[[ PASSAGE PROVIDED, beginning ]]


{¶ 4} The co-defendant, Walter Hall ("Hall"), testified that he was the passenger in the vehicle driven by defendant on February 27, 2003. He worked for defendant's cleaning service and they were on the way to a job. Hall stated that the stop light at East 99th and Superior was still yellow when defendant drove through the intersection. Officer Wolf allegedly removed Hall from the vehicle, asked what they were putting under the seat, and then handcuffed him. Hall claimed the bag of cocaine reportedly found on defendant's person was in his jacket. According to Hall, the bag fell out of his pocket and onto the floor. It is Hall's testimony that he found the drugs "in the ghetto" and that one could find 41 grams of crack cocaine laying on the ground "on any given day." Hall also maintained the crack pipe reportedly seen by Wolf on the floorboard of defendant's vehicle was initially in his back pocket. Wolf allegedly saw the pipe on the back of Hall's seat after taking him out of the car. Hall says he told police the night of his arrest that both the crack cocaine and the pipe belonged to him.

{¶ 5} On cross-examination, Hall admitted that he is a drug addict and had abused crack cocaine just a "couple days" prior to the suppression hearing. The State established several inconsistencies between Hall's affidavit concerning the events leading up to defendant's arrest and his testimony in court about the same. Hall estimates that he has about five or six felony convictions on his record.

{¶ 6} Defendant was arrested on February 27, 2003. The State initially indicted defendant on charges related to his arrest in Case No. CR-435923. In that case, defendant filed both a motion to suppress and a motion to dismiss. On September 4, 2003, the trial court conducted a hearing on defendant's motion to dismiss based on failure to preserve evidence. The trial court's denial of that motion was journalized on September 11, 2003. On June 18, 2004, the State moved for continuance, which the trial court denied. The matter was then dismissed without prejudice.

[[ PASSAGE PROVIDED, end ]]
[[ INFORMATION PROVIDED, beginning ]]

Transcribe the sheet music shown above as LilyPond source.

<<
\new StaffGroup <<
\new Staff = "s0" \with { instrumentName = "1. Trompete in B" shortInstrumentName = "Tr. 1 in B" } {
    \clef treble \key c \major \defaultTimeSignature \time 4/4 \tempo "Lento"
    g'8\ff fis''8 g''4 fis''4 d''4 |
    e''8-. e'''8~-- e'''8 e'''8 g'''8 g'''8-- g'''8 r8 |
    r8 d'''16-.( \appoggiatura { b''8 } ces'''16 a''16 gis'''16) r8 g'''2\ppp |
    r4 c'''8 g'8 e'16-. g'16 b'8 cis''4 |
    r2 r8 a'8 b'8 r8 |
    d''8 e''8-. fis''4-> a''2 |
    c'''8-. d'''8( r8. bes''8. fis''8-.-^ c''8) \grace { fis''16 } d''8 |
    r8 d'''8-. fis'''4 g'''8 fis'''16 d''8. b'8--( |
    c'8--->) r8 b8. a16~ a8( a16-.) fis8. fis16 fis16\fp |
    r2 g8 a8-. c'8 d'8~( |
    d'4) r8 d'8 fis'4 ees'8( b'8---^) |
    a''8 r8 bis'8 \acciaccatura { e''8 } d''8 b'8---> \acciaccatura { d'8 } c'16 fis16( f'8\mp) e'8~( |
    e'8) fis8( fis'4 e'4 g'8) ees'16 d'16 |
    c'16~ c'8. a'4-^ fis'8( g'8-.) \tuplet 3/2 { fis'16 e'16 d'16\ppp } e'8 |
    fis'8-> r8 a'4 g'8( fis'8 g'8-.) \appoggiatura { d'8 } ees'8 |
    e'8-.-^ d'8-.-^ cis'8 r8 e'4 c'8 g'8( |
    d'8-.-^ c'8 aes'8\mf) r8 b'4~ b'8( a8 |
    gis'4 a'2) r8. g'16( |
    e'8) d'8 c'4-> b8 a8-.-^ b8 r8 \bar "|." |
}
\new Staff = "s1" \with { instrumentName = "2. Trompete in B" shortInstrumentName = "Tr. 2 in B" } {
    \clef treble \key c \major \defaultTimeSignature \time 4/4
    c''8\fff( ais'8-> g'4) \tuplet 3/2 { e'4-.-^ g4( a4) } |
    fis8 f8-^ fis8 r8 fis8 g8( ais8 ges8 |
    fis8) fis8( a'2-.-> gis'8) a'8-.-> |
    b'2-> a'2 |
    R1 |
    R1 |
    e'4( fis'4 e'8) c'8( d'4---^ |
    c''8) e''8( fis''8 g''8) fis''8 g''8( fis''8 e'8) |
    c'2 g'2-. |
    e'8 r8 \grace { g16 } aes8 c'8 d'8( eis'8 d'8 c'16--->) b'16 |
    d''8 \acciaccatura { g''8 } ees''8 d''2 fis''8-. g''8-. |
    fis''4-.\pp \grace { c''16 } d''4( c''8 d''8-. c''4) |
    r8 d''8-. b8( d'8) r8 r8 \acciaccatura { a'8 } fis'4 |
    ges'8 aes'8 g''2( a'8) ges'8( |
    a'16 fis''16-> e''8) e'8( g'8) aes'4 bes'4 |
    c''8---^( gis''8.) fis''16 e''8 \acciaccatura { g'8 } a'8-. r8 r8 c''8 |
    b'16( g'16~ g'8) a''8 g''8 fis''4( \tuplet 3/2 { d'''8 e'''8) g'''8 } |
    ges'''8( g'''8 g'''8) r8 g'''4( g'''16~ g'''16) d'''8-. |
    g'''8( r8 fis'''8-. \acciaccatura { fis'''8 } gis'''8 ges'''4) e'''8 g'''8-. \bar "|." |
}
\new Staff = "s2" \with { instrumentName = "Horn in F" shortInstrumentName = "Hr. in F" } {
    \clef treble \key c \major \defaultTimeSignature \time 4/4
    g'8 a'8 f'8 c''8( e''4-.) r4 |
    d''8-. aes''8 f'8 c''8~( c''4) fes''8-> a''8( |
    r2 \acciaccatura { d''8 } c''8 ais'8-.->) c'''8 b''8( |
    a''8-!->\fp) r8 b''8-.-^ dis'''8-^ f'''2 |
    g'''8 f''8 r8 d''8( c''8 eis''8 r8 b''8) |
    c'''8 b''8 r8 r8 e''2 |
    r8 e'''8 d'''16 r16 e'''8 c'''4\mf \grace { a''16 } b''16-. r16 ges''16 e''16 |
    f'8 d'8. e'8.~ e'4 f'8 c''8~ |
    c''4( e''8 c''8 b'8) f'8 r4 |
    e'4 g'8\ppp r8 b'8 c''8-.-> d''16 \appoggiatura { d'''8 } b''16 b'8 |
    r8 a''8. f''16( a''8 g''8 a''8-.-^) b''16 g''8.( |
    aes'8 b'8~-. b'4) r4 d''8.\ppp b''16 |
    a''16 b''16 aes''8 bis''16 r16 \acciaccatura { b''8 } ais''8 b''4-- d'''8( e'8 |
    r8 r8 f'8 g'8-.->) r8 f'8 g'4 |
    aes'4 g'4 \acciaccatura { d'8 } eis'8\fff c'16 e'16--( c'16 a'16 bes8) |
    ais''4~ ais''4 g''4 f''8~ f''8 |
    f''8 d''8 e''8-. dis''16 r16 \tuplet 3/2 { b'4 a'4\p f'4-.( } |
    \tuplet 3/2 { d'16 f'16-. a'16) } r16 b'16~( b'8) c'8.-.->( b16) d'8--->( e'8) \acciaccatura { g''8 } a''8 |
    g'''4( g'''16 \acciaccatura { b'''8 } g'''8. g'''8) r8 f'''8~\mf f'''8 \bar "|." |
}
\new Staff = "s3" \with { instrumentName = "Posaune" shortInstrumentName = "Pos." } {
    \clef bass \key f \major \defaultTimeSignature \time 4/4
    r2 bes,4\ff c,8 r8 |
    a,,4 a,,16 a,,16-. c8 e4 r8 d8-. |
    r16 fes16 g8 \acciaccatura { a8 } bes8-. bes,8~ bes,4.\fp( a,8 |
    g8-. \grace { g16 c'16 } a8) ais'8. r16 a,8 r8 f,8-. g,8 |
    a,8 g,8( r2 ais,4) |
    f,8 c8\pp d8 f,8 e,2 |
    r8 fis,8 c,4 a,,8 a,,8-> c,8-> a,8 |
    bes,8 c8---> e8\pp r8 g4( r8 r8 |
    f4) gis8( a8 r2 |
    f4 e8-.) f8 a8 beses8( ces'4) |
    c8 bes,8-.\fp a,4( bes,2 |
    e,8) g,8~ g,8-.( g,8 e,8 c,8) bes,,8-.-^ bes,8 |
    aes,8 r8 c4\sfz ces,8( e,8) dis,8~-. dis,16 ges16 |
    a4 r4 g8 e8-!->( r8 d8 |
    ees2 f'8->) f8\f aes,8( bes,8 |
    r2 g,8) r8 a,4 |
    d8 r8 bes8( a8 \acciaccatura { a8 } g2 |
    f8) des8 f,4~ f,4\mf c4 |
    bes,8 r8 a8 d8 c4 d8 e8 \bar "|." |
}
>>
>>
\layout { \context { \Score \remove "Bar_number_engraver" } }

[[ INFORMATION PROVIDED, end ]]

• REQUIRED ACTION:
Resume the court opinion about the defendant's cocaine arrest, starting right after its final sentence.

• RESULT FOR THIS EXERCISE:
{¶ 7} On July 30, 2004, the State re-indicted defendant in Case No. CR-454952. Again, defendant filed a motion to dismiss and a motion to suppress. On September 21, 2004, the trial court denied the motion to dismiss on both grounds raised by defendant. On September 20, 2004, the trial court conducted an evidentiary hearing on the motion to suppress, which was denied. Subsequently, defendant entered a no contest plea, was found guilty and sentenced to a four-year prison term.

{¶ 8} Defendant now appeals raising three assignments of error for our review.

{¶ 9} "I. The trial court erred in denying defendant's motion to dismiss based on the violation of defendant's due process rights."

{¶ 10} We conduct a de novo review of judgments involving a defendant's motion to dismiss an indictment for the alleged failure by the State to preserve exculpatory evidence. State v. Johnson, Cuyahoga App. No. 82527, 2003-Ohio-4569, ¶ 7, citing United States v. Jobson, (C.A.6, 1996), 102 F.3d 214 and United States v. Wright (C.A.6, 2001),260 F.3d 568, 570.

{¶ 11} The State's failure to disclose "material exculpatory evidence" violates the Due Process Clause of the Fourteenth Amendment as interpreted by the United States Supreme Court in Maryland v. Brady,373 U.S. 83 (1963); Arizona v. Youngblood, 488 U.S. 51, 57 (1988); Statev. Johnston (1988), 39 Ohio St.3d 48. "The mere possibility that an item of undisclosed information might have helped the defense, or might have affected the outcome of the trial, does not establish `materiality' in the constitutional sense." State v. Jackson (1991), 57 Ohio St.3d 29, 33, citing United States v. Agurs (1976), 427 U.S. 97, 109-110 and UnitedStates v. Bagley (1985), 473 U.S. 667. Evidence is material if "there is a reasonable probability that, had the evidence been disclosed to the defense, the result of the proceeding would have been different." Id.

{¶ 12} "[T]he Due Process Clause requires a different result when [dealing] with the failure of the State to preserve evidentiary material of which no more can be said than that it could have been subjected to tests, the results of which might have exonerated the defendant * * * therefore * * * unless a criminal defendant can show bad faith on the part of the police, failure to preserve potentially useful evidence does not constitute a denial of due process of law." Id. at 57-58.